Friday, August 17, 2012

European Economic Crisis: France is the lion in the Grass

John Mauldin, a renowned financial expert, a multiple New York Times best-selling author, and a pioneering online commentator whose weekly e-newsletter  Thoughts From The Frontline reaches a million+ people, was in Singapore last month and he has given a speech  for OCBC Bank, called "The Lion in the Grass." In his article with the same name, The Lion in The Grass, he summarized this speech (follow the link and subscribe to his newsletter, he is one of the few unbiased economists in the world to get some good information).

What John Mauldin says is that the lions we can see are not the real problems, we still have some chance to take action against them. The problem is the lion we do not see. The lion lying camouflaged in the grass and waiting for the time to attack and kill (see the photo below).

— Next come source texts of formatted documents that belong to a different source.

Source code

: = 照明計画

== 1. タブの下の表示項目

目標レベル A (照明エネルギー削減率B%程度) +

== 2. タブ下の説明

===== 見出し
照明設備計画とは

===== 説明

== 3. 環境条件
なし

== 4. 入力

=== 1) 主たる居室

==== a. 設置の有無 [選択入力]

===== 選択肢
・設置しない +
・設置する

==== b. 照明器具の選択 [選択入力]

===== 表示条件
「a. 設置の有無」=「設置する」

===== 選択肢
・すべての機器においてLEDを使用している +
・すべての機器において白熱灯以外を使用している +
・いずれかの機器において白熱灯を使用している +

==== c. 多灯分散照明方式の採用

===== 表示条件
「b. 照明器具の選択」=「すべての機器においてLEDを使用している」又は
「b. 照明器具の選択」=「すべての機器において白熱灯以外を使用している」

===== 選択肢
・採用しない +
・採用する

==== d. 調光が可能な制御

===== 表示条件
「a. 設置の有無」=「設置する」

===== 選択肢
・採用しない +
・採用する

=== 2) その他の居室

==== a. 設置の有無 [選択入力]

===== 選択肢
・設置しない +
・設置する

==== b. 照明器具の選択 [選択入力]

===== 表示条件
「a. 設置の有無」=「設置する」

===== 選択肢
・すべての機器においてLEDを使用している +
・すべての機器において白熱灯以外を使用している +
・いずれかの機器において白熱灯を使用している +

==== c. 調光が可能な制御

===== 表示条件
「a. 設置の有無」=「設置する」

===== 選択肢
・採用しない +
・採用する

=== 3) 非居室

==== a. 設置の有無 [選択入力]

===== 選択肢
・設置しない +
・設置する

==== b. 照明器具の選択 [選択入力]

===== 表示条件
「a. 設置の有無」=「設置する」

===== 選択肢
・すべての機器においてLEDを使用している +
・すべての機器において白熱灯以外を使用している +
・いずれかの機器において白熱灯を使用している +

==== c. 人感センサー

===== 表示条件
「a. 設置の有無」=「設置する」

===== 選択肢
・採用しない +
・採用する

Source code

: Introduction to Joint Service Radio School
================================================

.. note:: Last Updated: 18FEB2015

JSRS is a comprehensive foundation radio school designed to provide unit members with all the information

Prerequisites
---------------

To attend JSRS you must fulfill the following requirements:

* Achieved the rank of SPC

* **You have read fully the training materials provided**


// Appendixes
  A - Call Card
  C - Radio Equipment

How many lions are there in this picture? 2? Look carefully and find the lion in the grass. There are 3 lions in this picture (look careful to the middle left).
- Source : The Lion in the Grass
We can now all see the lions, large and small, of Greece, Portugal, Ireland, Spain, Italy, and now Cypress and Malta. These are the visible lions of European debt crisis and attracts nearly all the focus. But Mauldin says that the real killer is the lion we cannot see, the lion lying in the grass. And that lion is France:

"Don't look now, but the lion that lies hidden in the grass is France. Yes, the France that is supposedly a big part of the solution to eurozone woes and Germany's stalwart partner in guaranteeing all that debt. AAA France. Rated that way by the same people who turned the nuclear waste of subprime CDO squareds, composed 100% of the worst sort of BBB junk, into gold.


It won't be this year or even in 2013 (I think), but within a few years we will be writing about France in the same way we are writing about Greece and Spain, et al., today. And French banks are massively larger than French GDP (some four times, or so I seem to recall). France cannot backstop its banks any more than Spain can.